**WHAT TO PRODUCE**
Edit the lines below by replacing every "酒精" with "乙醇" and leaving everything else unchanged. Omit the pictures from your output.

**RECORDS PROVIDED**
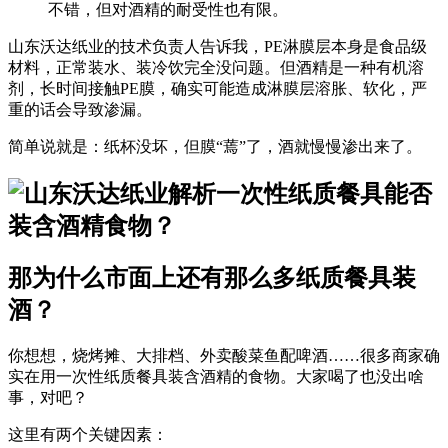
不错，但对酒精的耐受性也有限。
山东沃达纸业的技术负责人告诉我，
PE淋膜层
本身是食品级
材料，正常装水、装冷饮完全没问题。但酒精是一种有机溶
剂，长时间接触PE膜，确实可能造成
淋膜层溶胀、软化
，严
重的话会导致渗漏。
简单说就是：纸杯没坏，但膜“蔫”了，酒就慢慢渗出来了。
那为什么市面上还有那么多纸质餐具装
酒？
你想想，烧烤摊、大排档、外卖酸菜鱼配啤酒……很多商家确
实在用
一次性纸质餐具
装含酒精的食物。大家喝了也没出啥
事，对吧？
这里有两个关键因素：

**YOUR RESPONSE**
不错，但对乙醇的耐受性也有限。
山东沃达纸业的技术负责人告诉我，
PE淋膜层
本身是食品级
材料，正常装水、装冷饮完全没问题。但乙醇是一种有机溶
剂，长时间接触PE膜，确实可能造成
淋膜层溶胀、软化
，严
重的话会导致渗漏。
简单说就是：纸杯没坏，但膜“蔫”了，酒就慢慢渗出来了。
那为什么市面上还有那么多纸质餐具装
酒？
你想想，烧烤摊、大排档、外卖酸菜鱼配啤酒……很多商家确
实在用
一次性纸质餐具
装含乙醇的食物。大家喝了也没出啥
事，对吧？
这里有两个关键因素：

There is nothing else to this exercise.